Un ciudadano indignado ha intentado este martes torpedear el acto de presentación de los cabeza de lista del PP al Congreso en el madrileño parque del Retiro. El espontáneo ha intervenido justo en el momento en que Mariano Rajoy estaba posando con los candidatos. Antes de que el equipo de seguridad del presidente en funciones consiguiera aplacarle y reducirle, ha gritado a un escaso metro del líder conservador y su equipo: "El PP es la mafia", "5.000 sin techo condenados y sin comida" y "corrupción".

Tras el breve incidente, el presidente del partido y la secretaria general, María Dolores de Cospedal, han posado finalmente para la foto de familia, han sonreido e intercambiado bromas, intentado quitar hierro a lo sucedido.

Según fuentes populares, el hombre está fichado por la policía por sus actuaciones contra diferentes partidos políticos. En una de sus últimas intervenciones, intentó acallar al cofundador de Podemos, Juan Carlos Monedero, en el quinto aniversario del 15-M. Durante la campaña de las elecciones generales del 20 de diciembre, Rajoy fue golpeado por un ciudadano en Pontevedra, que le dió un puñetazo y le rompió las gafas en uno de los innumerables paseos que el candidato popular realiza en cada ciudad que visita en la etapa preelectoral. En esta ocasión, el incidente no ha ido tan lejos, porque el exaltado no ha llegado a acercarse al presidente en funciones, y el acto ha podido continuar con normalidad.

LA POLARIZACIÓN

De hecho, Rajoy ha aprovechado el evento para poner en práctica la estrategia que su equipo de campaña, capitaneado por Jorge Moragas, diseñó hace semanas y que consiste en intentar polarizar la contienda electoral entre dos rivales: el PP y Podemos. Con esta táctica, los populares tratan de restar importancia al PSOE y C's, con un doble objetivo: por un lado, intentar arrebatar a ambos partidos constitucionalistas votos y, por otro, no dinamitar, con ataques reiterados, los puentes que pueden ser necesarios para forjar un gobierno de coalición tras el 26-J si, como indican las encuestas, el PP no obtiene mayoría absoluta. 

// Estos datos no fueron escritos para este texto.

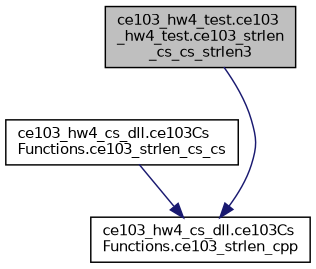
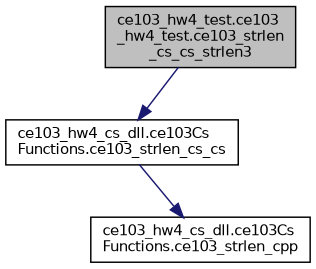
  digraph {
    rankdir=TB
    node [color=black fillcolor=white fontname=Helvetica fontsize=10 shape=record style=filled]
    edge [color=midnightblue fontname=Helvetica fontsize=10 labelfontname=Helvetica labelfontsize=10 style=solid]
    n1 [fillcolor=grey75 fontcolor=black height=0.2 label="ce103_hw4_test.ce103\l_hw4_test.ce103_strlen\l_cs_cs_strlen3" width=0.4]
    n2 [height=0.2 label="ce103_hw4_cs_dll.ce103Cs\lFunctions.ce103_strlen_cs_cs" width=0.4]
    n3 [height=0.2 label="ce103_hw4_cs_dll.ce103Cs\lFunctions.ce103_strlen_cpp" width=0.4]
-   n1 -> n3
+   n1 -> n2
    n2 -> n3
  }
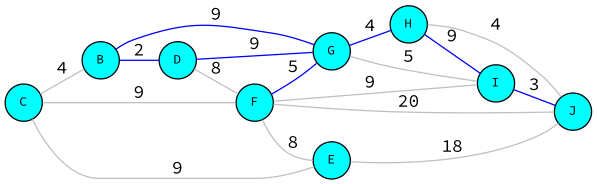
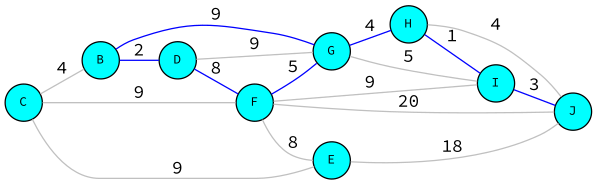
  graph {
    fontname="Source Code Pro"
    nodesep=0.1
    rankdir=LR
    ranksep=0.3
    node [fillcolor=cyan fixedsize=true fontname="Source Code Pro" fontsize=10 shape=circle style=filled]
    edge [color=grey fontname="Source Code Pro"]
    B [height=0.4 width=0.4]
    D [height=0.4 width=0.4]
    G [height=0.4 width=0.4]
    C [height=0.4 width=0.4]
    E [height=0.4 width=0.4]
    F [height=0.4 width=0.4]
    J [height=0.4 width=0.4]
    I [height=0.4 width=0.4]
    H [height=0.4 width=0.4]
    B -- D [color=blue label=2]
    B -- G [color=blue label=9]
-   D -- G [color=blue label=9]
-   D -- F [label=8]
+   D -- G [label=9]
+   D -- F [color=blue label=8]
    G -- I [label=5]
    G -- H [color=blue label=4]
    C -- B [label=4]
    C -- E [label=9]
    C -- F [label=9]
    E -- J [label=18]
    F -- G [color=blue label=5]
    F -- E [label=8]
    F -- J [label=20]
    F -- I [label=9]
    I -- J [color=blue label=3]
    H -- J [label=4]
-   H -- I [color=blue label=9]
+   H -- I [color=blue label=1]
  }
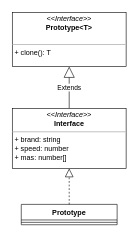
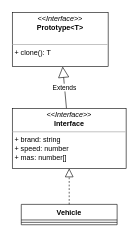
  <mxCell id="0" />
  <mxCell id="1" parent="0" />
- <mxCell id="2" value="&lt;p style=&quot;margin:0px;margin-top:4px;text-align:center;&quot;&gt;&lt;i&gt;&amp;lt;&amp;lt;Interface&amp;gt;&amp;gt;&lt;/i&gt;&lt;br&gt;&lt;b&gt;Prototype&amp;lt;T&amp;gt;&lt;/b&gt;&lt;/p&gt;&lt;p style=&quot;margin:0px;margin-left:4px;&quot;&gt;&lt;br&gt;&lt;/p&gt;&lt;hr size=&quot;1&quot;&gt;&lt;p style=&quot;margin:0px;margin-left:4px;&quot;&gt;+ clone(): T&lt;/p&gt;" style="verticalAlign=top;align=left;overflow=fill;fontSize=12;fontFamily=Helvetica;html=1;whiteSpace=wrap;" vertex="1" parent="1"><mxGeometry x="20" y="20" width="190" height="90" as="geometry" /></mxCell>
+ <mxCell id="2" value="&lt;p style=&quot;margin:0px;margin-top:4px;text-align:center;&quot;&gt;&lt;i&gt;&amp;lt;&amp;lt;Interface&amp;gt;&amp;gt;&lt;/i&gt;&lt;br&gt;&lt;b&gt;Prototype&amp;lt;T&amp;gt;&lt;/b&gt;&lt;/p&gt;&lt;p style=&quot;margin:0px;margin-left:4px;&quot;&gt;&lt;br&gt;&lt;/p&gt;&lt;hr size=&quot;1&quot;&gt;&lt;p style=&quot;margin:0px;margin-left:4px;&quot;&gt;+ clone(): T&lt;/p&gt;" style="verticalAlign=top;align=left;overflow=fill;fontSize=12;fontFamily=Helvetica;html=1;whiteSpace=wrap;" vertex="1" parent="1"><mxGeometry x="20" y="20" width="160" height="90" as="geometry" /></mxCell>
  <mxCell id="3" value="Extends" style="endArrow=block;endSize=16;endFill=0;html=1;rounded=0;" edge="1" parent="1" source="4" target="2"><mxGeometry width="160" relative="1" as="geometry"><mxPoint x="110" y="210" as="sourcePoint" /><mxPoint x="250" y="240" as="targetPoint" /></mxGeometry></mxCell>
  <mxCell id="4" value="&lt;p style=&quot;margin:0px;margin-top:4px;text-align:center;&quot;&gt;&lt;i&gt;&amp;lt;&amp;lt;Interface&amp;gt;&amp;gt;&lt;/i&gt;&lt;br&gt;&lt;b&gt;Interface&lt;/b&gt;&lt;/p&gt;&lt;hr size=&quot;1&quot;&gt;&lt;p style=&quot;margin:0px;margin-left:4px;&quot;&gt;+ brand: string&lt;br&gt;+ speed: number&lt;/p&gt;&lt;p style=&quot;margin:0px;margin-left:4px;&quot;&gt;+ mas: number[]&lt;/p&gt;&lt;p style=&quot;margin:0px;margin-left:4px;&quot;&gt;&lt;br&gt;&lt;/p&gt;" style="verticalAlign=top;align=left;overflow=fill;fontSize=12;fontFamily=Helvetica;html=1;whiteSpace=wrap;" vertex="1" parent="1"><mxGeometry x="20" y="180" width="190" height="100" as="geometry" /></mxCell>
- <mxCell id="5" value="Prototype" style="swimlane;fontStyle=1;align=center;verticalAlign=top;childLayout=stackLayout;horizontal=1;startSize=26;horizontalStack=0;resizeParent=1;resizeParentMax=0;resizeLast=0;collapsible=1;marginBottom=0;whiteSpace=wrap;html=1;" vertex="1" parent="1"><mxGeometry x="35" y="340" width="160" height="34" as="geometry" /></mxCell>
+ <mxCell id="5" value="Vehicle" style="swimlane;fontStyle=1;align=center;verticalAlign=top;childLayout=stackLayout;horizontal=1;startSize=26;horizontalStack=0;resizeParent=1;resizeParentMax=0;resizeLast=0;collapsible=1;marginBottom=0;whiteSpace=wrap;html=1;" vertex="1" parent="1"><mxGeometry x="35" y="340" width="160" height="34" as="geometry" /></mxCell>
  <mxCell id="6" value="" style="line;strokeWidth=1;fillColor=none;align=left;verticalAlign=middle;spacingTop=-1;spacingLeft=3;spacingRight=3;rotatable=0;labelPosition=right;points=[];portConstraint=eastwest;strokeColor=inherit;" vertex="1" parent="5"><mxGeometry y="26" width="160" height="8" as="geometry" /></mxCell>
  <mxCell id="7" value="" style="endArrow=block;dashed=1;endFill=0;endSize=12;html=1;rounded=0;" edge="1" parent="1" source="5" target="4"><mxGeometry width="160" relative="1" as="geometry"><mxPoint x="-160" y="300" as="sourcePoint" /><mxPoint x="0" y="300" as="targetPoint" /></mxGeometry></mxCell>
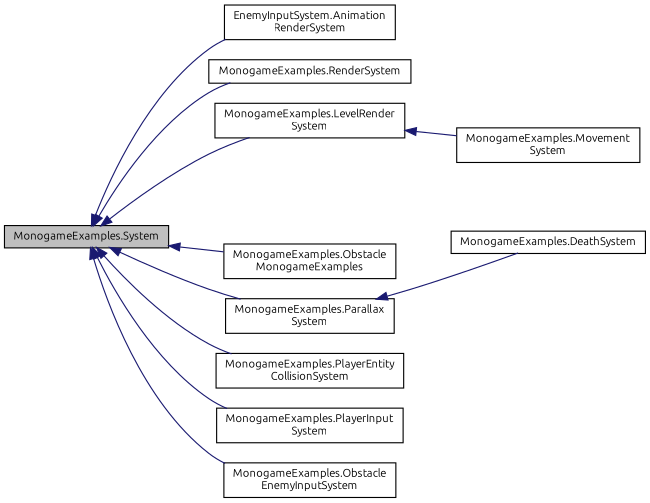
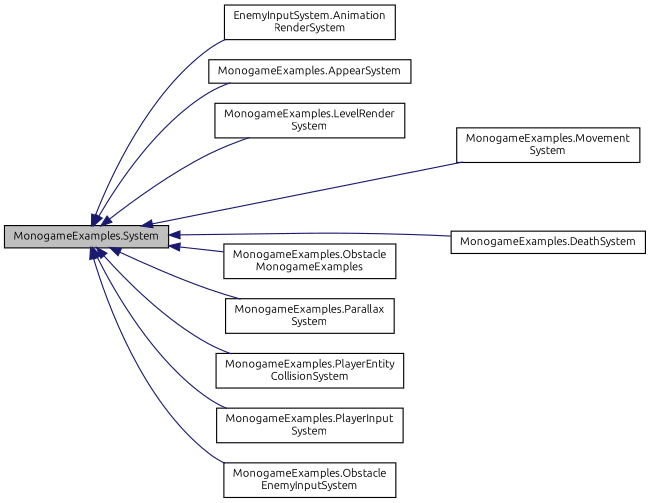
  digraph {
    fontname=Ubuntu
    rankdir=LR
    node [color=black fillcolor=white fontname=Ubuntu fontsize=10 shape=record style=filled]
    edge [color=midnightblue dir=back fontname=Ubuntu fontsize=10 labelfontname=Helvetica labelfontsize=10 style=solid]
    n1 [fillcolor=grey75 fontcolor=black height=0.2 label="MonogameExamples.System" width=0.4]
    n2 [height=0.2 label="EnemyInputSystem.Animation\lRenderSystem" width=0.4]
-   n3 [height=0.2 label="MonogameExamples.RenderSystem" width=0.4]
+   n3 [height=0.2 label="MonogameExamples.AppearSystem" width=0.4]
    n4 [height=0.2 label="MonogameExamples.DeathSystem" width=0.4]
    n5 [height=0.2 label="MonogameExamples.LevelRender\lSystem" width=0.4]
    n6 [height=0.2 label="MonogameExamples.Movement\lSystem" width=0.4]
    n7 [height=0.2 label="MonogameExamples.Obstacle\lMonogameExamples" width=0.4]
    n8 [height=0.2 label="MonogameExamples.Parallax\lSystem" width=0.4]
    n9 [height=0.2 label="MonogameExamples.PlayerEntity\lCollisionSystem" width=0.4]
    n10 [height=0.2 label="MonogameExamples.PlayerInput\lSystem" width=0.4]
    n11 [height=0.2 label="MonogameExamples.Obstacle\lEnemyInputSystem" width=0.4]
    n1 -> n2
    n1 -> n3
-   n8 -> n4
+   n1 -> n4
    n1 -> n5
-   n5 -> n6
+   n1 -> n6
    n1 -> n7
    n1 -> n8
    n1 -> n9
    n1 -> n10
    n1 -> n11
  }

Así, el jefe del Ejecutivo en funciones ha presentado la cita con las urnas como una elección entre la "moderación" del PP y la "radicalidad", en referencia a Podemos, partido que ha evitado citar. "La radicalidad es real en España dentro de la clase política", ha avertido, para a continuación avisar de que "lo peor que podría pasar" al país es "volver a los años anteriores a la llegada del PP", en referencia a la etapa del socialista José Luis Rodríguez Zapatero, "o apostar por ideologías, planteamientos y políticas derrotadas por la pura realidad hace años", en alusión a las propuestas de Unidos Podemos (coalición formada por la formación de Pablo Iglesias e IU). 

Siguiendo las directrices marcadas por los estrategas del PP, la vicepresidenta, Soraya Saézn de Santamaría, ha advertido este martes en una entrevista radiofónica del "riesgo muy real" de que Podemos supere al PSOE y sea la segunda fuerza.